Objective

The objectives for this week are:

Class discussion

The focus this week is understanding how to determine the importance of variables in tree and forest models.

Question 1: In the following tree, what would you says is the order of importance of the variables for classifying region?

Question 2: Read the explanation of how variable importance is calculated from the original developers of the algorithm (Leo Breiman and Adele Cutler), at https://www.stat.berkeley.edu/~breiman/RandomForests/cc_home.htm. Make a sketch to explain how this permutation approach can be used to measure variable importance.

Practice

  1. Fit the tree to olive oils, using a training split of 2/3, using only regions 2, 3, and the predictors linoleic and arachidic. Report the training and test error, and make a plot of the boundary.

  2. Fit a random forest to the full data, using only linoleic and arachidic as predictors, report the out-of-bag error, and make a plot of the boundary.

  3. Explain the difference between the single tree and random forest boundaries.

  4. Fit the random forest again to the full set of variables, and compute the variable importance. Describe the order of importance of variables.

  5. Create a new variable called linoarch that is \(0.377 \times linoleic + 0.926\times arachidic\). Make a plot of this variable against arachidic. Fit the tree model to the same training data using this variable in addition to linoleic and arachidic. Check the test error too. Why doesn’t the tree use this new variable? It has a bigger difference between the two groups than linoleic?

  6. Fit the random forest again to the full set of variables, including linoarch and compute the variable importance. Describe the order of importance of variables. Does the forest see the new variable?

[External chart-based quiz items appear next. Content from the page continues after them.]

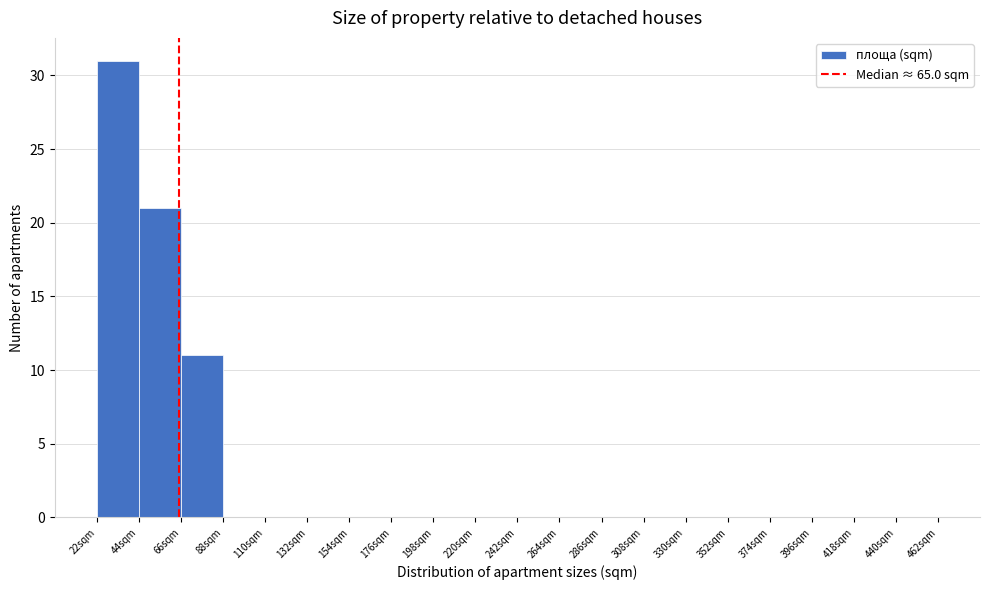

Reading left to right, transcribe this chart: for each bar, give the range it covers on the x-axis and its height. Neither the bar edges nor the heights are printed on the chart, so give them approximately, as read against the axes.

22 to 44: 31
44 to 66: 21
66 to 88: 11
88 to 110: 0
110 to 132: 0
132 to 154: 0
154 to 176: 0
176 to 198: 0
198 to 220: 0
220 to 242: 0
242 to 264: 0
264 to 286: 0
286 to 308: 0
308 to 330: 0
330 to 352: 0
352 to 374: 0
374 to 396: 0
396 to 418: 0
418 to 440: 0
440 to 462: 0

  7. This last question is see how random forests can be used in really tough problems. We use a forest to analyse the happy paintings by Bob Ross. This was the subject of the 538 post, “A Statistical Analysis of the Work of Bob Ross”.

We have taken the painting images from the sales site, read the images into R, and resized them all to be 20 by 20 pixels. Each painting has been classified into one of 8 classes based on the title of the painting. This is the data that you will work with.

It is provided in wide and long form. Long form is good for making pictures of the original painting, and the wide form is what you will need to use for fitting the classification models. In wide form, each row corresponds to one painting, and the rgb color values at each pixel are in each column. With a \(20\times20\) image, this leads to \(400\times3=1200\) columns.

Here are three of the original paintings in the collection, labelled as “scene”, “water”, “flowers”:

bobross5 bobross140 bobross167

  1. How many paintings in the training data? Explain the difference between the long and the wide format of the data. What is the dimension of the data, used for the classification?
  2. Build a random forest for the training data, for two classes, flowers and cold.
  3. Predict the class of test set, report the error.
  4. Which pixels are the most important for distinguishing these two types of paintings?